Work instructions
Look through the entries below and show every line containing the word "three".

Data records
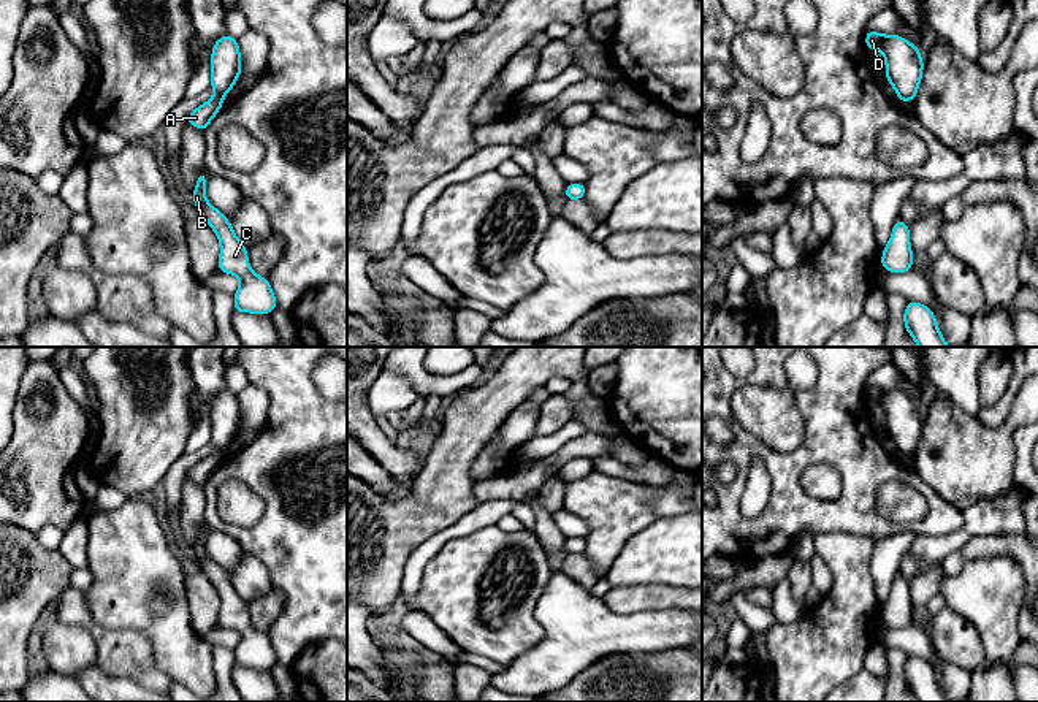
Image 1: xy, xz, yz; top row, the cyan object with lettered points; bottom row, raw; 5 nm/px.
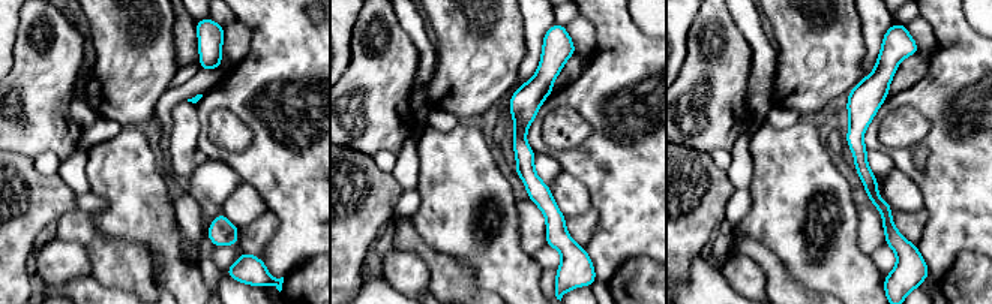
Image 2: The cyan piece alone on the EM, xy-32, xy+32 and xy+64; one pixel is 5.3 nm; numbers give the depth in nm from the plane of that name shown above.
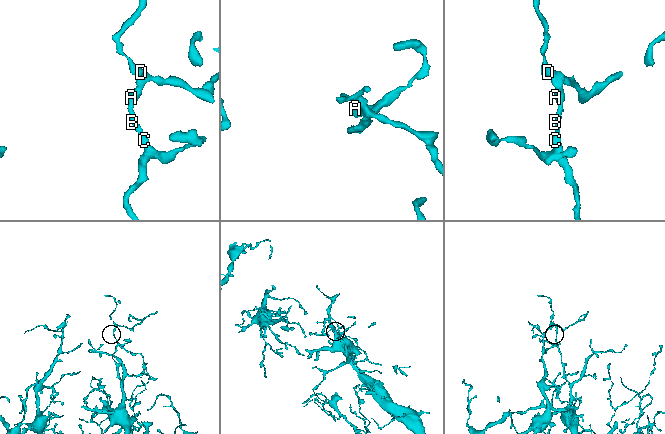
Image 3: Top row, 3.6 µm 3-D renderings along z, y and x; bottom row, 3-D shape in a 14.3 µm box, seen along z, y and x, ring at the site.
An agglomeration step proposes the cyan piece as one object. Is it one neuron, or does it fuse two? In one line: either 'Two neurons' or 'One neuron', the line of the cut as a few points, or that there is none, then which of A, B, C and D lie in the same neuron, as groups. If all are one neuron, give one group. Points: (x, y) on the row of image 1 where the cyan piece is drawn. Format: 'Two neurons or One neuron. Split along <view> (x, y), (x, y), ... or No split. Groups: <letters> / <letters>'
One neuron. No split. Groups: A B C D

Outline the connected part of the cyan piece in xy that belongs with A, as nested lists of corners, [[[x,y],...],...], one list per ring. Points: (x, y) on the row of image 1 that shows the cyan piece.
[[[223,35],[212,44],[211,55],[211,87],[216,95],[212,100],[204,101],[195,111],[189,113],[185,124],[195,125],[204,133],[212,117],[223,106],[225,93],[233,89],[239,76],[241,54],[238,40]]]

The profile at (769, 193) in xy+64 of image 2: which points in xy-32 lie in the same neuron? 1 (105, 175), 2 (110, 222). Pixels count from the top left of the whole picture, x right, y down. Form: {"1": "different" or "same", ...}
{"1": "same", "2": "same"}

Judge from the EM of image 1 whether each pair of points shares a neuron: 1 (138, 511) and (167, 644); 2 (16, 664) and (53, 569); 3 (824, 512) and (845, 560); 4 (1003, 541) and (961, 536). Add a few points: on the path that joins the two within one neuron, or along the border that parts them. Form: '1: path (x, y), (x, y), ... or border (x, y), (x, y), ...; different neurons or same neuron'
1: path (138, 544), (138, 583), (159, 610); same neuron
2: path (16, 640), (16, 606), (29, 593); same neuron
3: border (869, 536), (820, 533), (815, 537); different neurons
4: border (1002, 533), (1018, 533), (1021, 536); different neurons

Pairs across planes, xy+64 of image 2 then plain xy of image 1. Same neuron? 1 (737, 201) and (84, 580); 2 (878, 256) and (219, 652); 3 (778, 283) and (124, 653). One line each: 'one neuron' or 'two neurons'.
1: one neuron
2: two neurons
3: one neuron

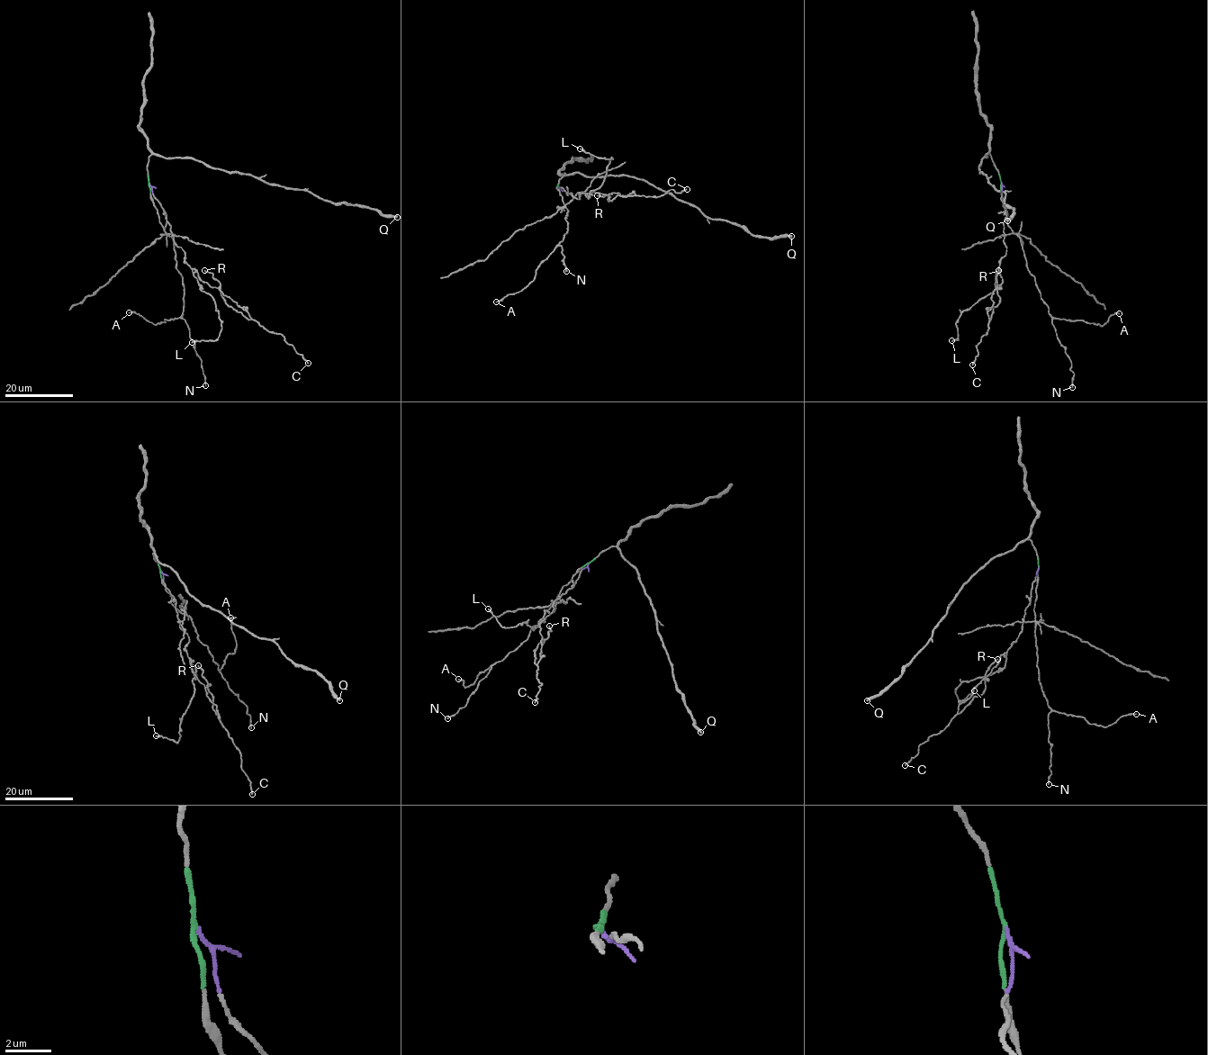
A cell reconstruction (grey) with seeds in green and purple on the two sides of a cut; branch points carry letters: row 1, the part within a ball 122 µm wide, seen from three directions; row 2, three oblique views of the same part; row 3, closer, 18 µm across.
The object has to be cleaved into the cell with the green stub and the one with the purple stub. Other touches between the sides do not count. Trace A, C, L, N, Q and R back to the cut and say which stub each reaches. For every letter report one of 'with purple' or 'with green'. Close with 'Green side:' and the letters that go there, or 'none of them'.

* * *

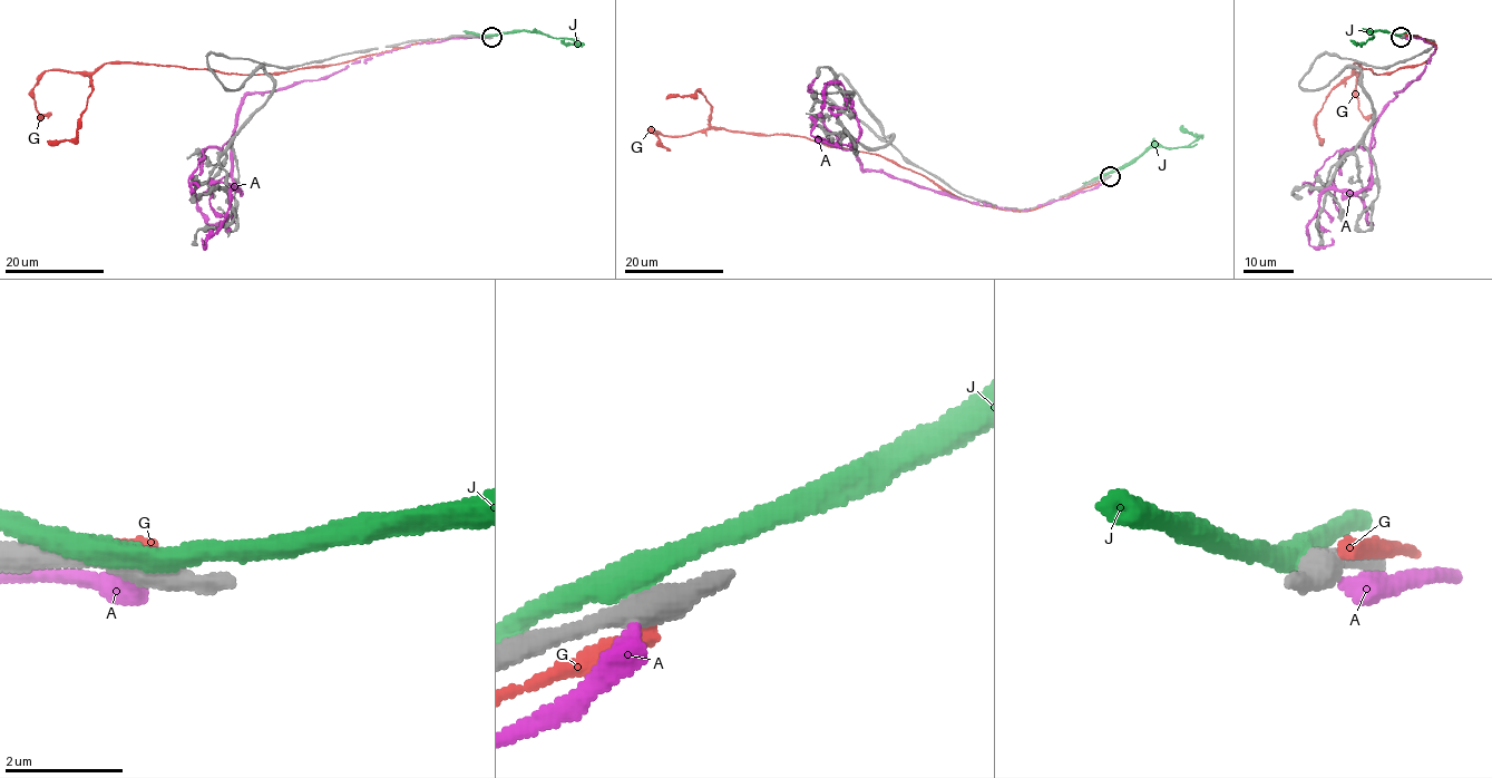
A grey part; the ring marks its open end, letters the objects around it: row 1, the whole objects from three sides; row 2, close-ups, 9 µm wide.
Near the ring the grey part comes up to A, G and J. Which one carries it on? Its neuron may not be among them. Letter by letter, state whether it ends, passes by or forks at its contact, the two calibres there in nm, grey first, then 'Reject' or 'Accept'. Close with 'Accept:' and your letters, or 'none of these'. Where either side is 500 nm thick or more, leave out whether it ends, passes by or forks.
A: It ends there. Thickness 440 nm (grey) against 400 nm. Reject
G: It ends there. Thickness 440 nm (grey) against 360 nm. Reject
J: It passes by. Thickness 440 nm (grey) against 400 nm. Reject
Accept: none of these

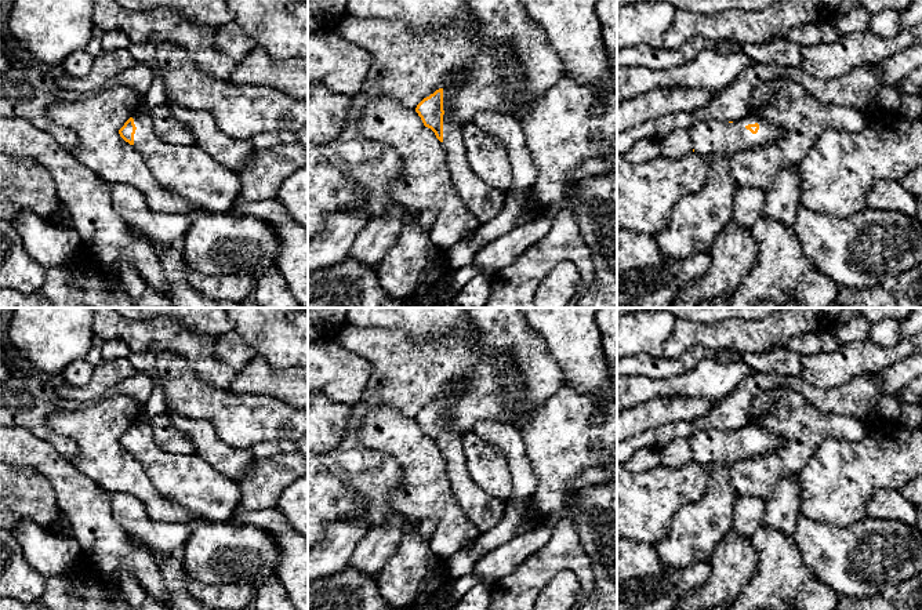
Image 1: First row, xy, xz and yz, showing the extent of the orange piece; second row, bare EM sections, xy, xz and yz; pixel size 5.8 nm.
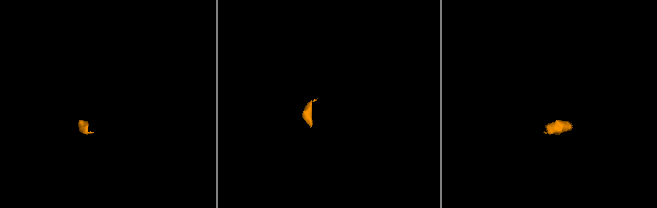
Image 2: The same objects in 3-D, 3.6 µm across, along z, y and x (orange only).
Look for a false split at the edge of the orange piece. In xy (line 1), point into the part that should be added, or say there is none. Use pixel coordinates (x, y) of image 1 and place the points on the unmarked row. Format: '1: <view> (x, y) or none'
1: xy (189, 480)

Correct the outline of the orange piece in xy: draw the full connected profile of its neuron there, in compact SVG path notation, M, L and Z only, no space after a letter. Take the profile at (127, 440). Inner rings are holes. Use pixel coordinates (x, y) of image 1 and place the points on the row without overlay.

Output for this exercise
A cell reconstruction (grey) with seeds in green and purple on the two sides of a cut; branch points carry letters: row 1, the part within a ball 122 µm wide, seen from three directions; row 2, three oblique views of the same part; row 3, closer, 18 µm across.
A grey part; the ring marks its open end, letters the objects around it: row 1, the whole objects from three sides; row 2, close-ups, 9 µm wide.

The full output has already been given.